### PROVIDED DATA
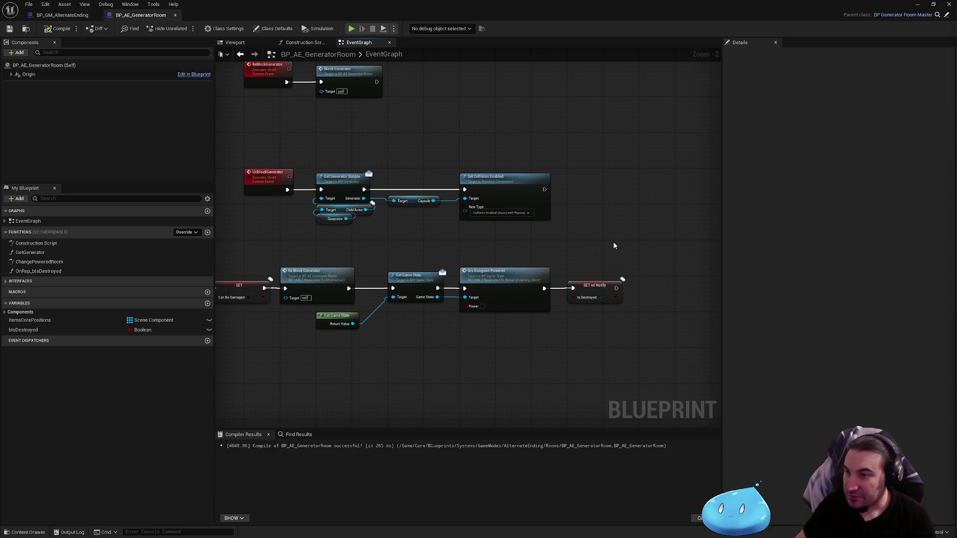
pyautogui.moveTo(525, 227); pyautogui.dragTo(468, 207)
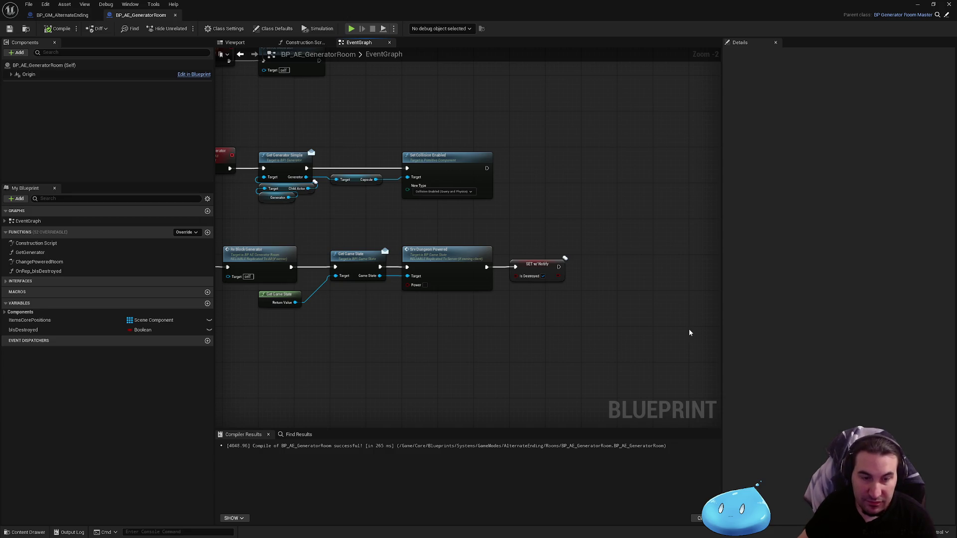
pyautogui.moveTo(676, 328); pyautogui.dragTo(726, 320)
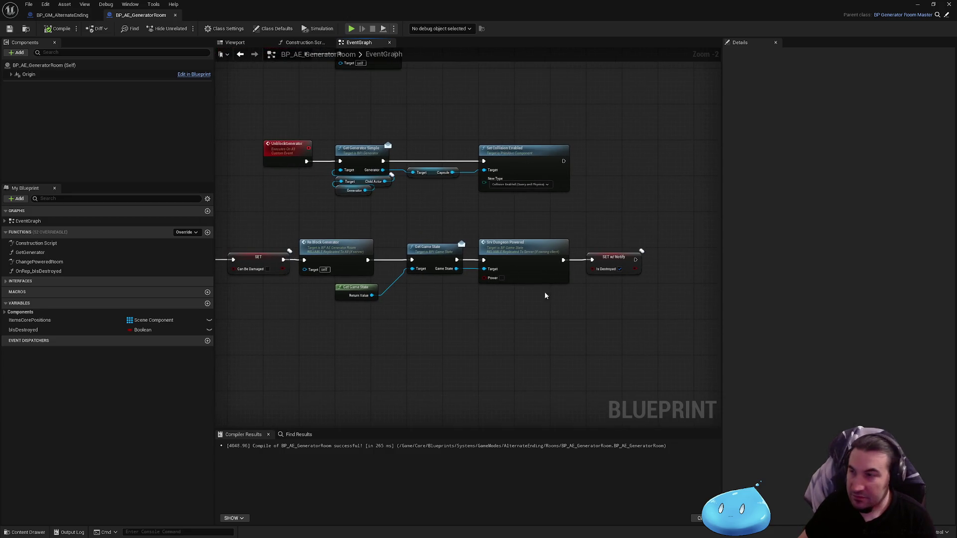
pyautogui.scroll(-1, 641, 293)
pyautogui.scroll(-1, 574, 304)
pyautogui.scroll(-1, 575, 304)
pyautogui.scroll(3, 575, 304)
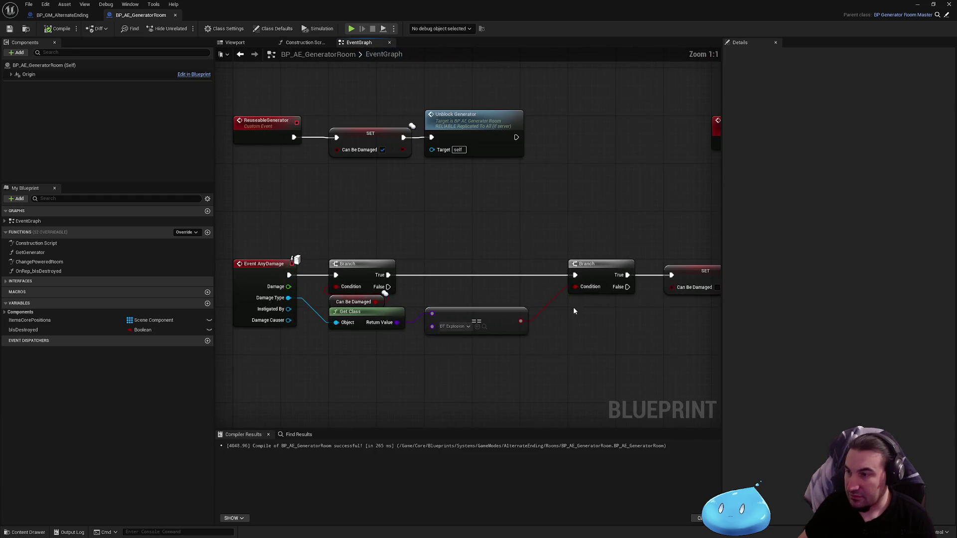
pyautogui.scroll(1, 610, 319)
pyautogui.moveTo(610, 320)
pyautogui.mouseDown()
pyautogui.moveTo(468, 305)
pyautogui.moveTo(378, 278)
pyautogui.mouseUp()
pyautogui.scroll(-2, 389, 285)
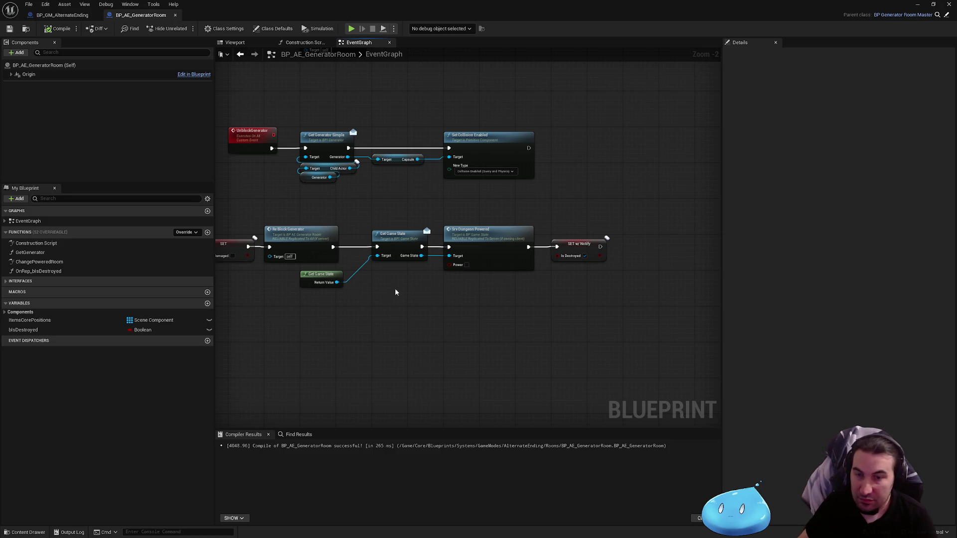
pyautogui.scroll(-2, 397, 299)
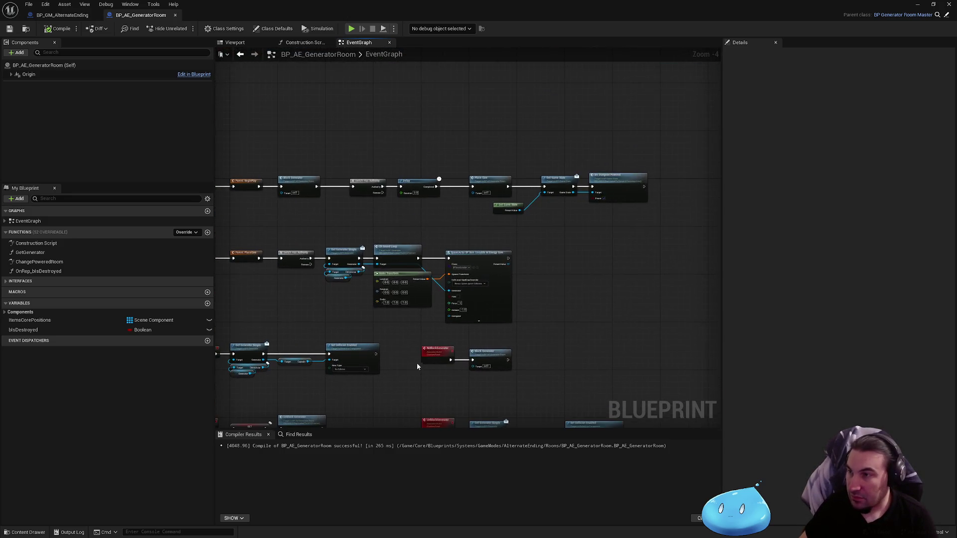
pyautogui.scroll(4, 533, 214)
######
Once the line containing "pyautogui.scroll(3, 575, 304)" is found, write out exactly that line and each line after it through the end of the entries, omitting pictures.

**WRITTEN REPLY**
pyautogui.scroll(3, 575, 304)
pyautogui.scroll(1, 610, 319)
pyautogui.moveTo(610, 320)
pyautogui.mouseDown()
pyautogui.moveTo(468, 305)
pyautogui.moveTo(378, 278)
pyautogui.mouseUp()
pyautogui.scroll(-2, 389, 285)
pyautogui.scroll(-2, 397, 299)
pyautogui.scroll(4, 533, 214)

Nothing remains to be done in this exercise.